Wednesday, 8 July 2009

After slamming the brakes...

Stock markets are not longer a proxy for the ‘real’ economy neither is the price action in some other asset classes.
However, we are convinced that the ‘green shoots’ of last months are nothing more than the logical reaction of the economy after we hit the brakes last September with the Lehman and AIG-drama.
Economic activity came abruptly to a halt. The following months, inventories were depleted and the economic activity we experience now is nothing more than an effort to replenish these inventories.
There is economic activity but on a low level.
The global economy is recovering very slowly and it’s not coming to an end soon.
So the recession is here to stay, people will spend less and no way there is inflation in the pipeline.
That means that after the shake-out of dollar and bonds, they will come back in vogue and that is not good news for other markets.
Although we thing that after this correction in stocks another sharp rally can follow.

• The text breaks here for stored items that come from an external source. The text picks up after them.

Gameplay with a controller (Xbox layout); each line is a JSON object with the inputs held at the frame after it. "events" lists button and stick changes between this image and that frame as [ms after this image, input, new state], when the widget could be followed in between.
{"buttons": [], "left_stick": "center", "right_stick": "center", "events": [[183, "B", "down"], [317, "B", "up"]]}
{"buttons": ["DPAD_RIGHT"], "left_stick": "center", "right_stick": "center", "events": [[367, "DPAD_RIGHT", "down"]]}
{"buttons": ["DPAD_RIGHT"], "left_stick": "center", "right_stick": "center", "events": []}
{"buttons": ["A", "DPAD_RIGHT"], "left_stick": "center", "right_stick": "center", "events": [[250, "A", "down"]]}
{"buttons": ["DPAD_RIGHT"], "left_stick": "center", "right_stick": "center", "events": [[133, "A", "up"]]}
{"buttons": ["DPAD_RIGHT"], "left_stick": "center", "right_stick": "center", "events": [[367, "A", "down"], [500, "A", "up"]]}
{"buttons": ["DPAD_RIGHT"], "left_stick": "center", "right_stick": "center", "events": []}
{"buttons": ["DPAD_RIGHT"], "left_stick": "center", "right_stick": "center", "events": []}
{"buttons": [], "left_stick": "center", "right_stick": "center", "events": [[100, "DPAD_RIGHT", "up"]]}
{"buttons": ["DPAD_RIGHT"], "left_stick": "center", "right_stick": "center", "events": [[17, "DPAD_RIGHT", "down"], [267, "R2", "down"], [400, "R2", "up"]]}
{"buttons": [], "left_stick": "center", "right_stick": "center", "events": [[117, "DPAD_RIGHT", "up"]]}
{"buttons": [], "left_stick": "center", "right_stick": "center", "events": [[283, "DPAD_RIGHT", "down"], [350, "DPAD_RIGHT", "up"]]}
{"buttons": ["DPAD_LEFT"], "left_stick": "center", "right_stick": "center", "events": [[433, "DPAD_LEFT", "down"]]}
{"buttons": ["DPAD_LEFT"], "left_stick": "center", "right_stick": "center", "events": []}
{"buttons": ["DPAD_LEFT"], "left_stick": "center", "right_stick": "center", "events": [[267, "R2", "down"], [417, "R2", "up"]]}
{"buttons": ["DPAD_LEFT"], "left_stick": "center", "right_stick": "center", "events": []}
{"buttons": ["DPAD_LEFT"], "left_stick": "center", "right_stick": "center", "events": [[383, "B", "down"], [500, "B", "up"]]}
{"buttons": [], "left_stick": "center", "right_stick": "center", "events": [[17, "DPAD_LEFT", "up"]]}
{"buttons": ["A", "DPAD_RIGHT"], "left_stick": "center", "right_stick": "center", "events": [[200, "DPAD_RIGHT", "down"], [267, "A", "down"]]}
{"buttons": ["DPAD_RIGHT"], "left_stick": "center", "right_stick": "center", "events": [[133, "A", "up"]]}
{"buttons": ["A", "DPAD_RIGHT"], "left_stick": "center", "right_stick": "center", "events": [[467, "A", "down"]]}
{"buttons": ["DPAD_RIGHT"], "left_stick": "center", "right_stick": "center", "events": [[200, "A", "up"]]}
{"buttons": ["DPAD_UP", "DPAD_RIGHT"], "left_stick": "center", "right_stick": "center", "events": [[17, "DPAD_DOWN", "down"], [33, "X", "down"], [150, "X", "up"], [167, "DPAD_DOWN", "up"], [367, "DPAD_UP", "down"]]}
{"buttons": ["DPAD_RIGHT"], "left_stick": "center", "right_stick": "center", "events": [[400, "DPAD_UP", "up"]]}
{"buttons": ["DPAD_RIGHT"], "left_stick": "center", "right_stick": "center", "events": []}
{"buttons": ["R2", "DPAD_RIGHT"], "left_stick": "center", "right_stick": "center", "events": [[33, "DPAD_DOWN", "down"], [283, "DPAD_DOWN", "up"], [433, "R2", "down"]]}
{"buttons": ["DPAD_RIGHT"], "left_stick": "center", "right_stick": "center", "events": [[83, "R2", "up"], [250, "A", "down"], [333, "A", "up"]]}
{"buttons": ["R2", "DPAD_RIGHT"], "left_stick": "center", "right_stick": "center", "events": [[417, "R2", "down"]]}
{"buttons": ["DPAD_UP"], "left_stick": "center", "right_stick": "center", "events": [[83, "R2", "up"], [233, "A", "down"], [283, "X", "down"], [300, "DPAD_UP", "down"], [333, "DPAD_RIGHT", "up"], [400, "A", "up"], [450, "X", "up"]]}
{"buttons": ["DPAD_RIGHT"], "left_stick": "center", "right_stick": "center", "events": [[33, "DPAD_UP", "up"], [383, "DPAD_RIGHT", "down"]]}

And there is Europe: 15% of the British economy is linked to the financial industry (in the States only 5%). This oversized sector is still in a downturn and this can hurt the pound. Spain, Portugal, Ireland and Italy can not cut rates in order to deal with the local economic weakness. As a result they must take on more debt, increasing the probability of more rating downgrades. The risk they will leave the EU and go back to their own currencies is growing. Fast.